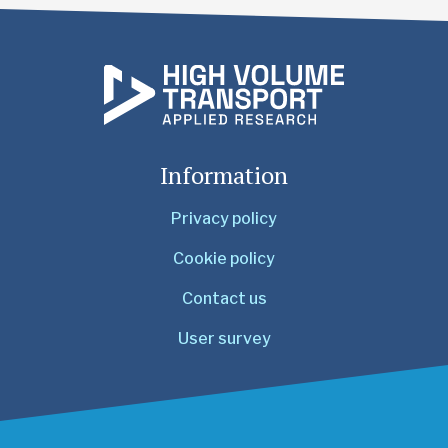
Information
Privacy policy
Cookie policy
Contact us
User survey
----------
Leaving out the pictures, repeat all of the entries exactly.

## Output of the exercise
Information
Privacy policy
Cookie policy
Contact us
User survey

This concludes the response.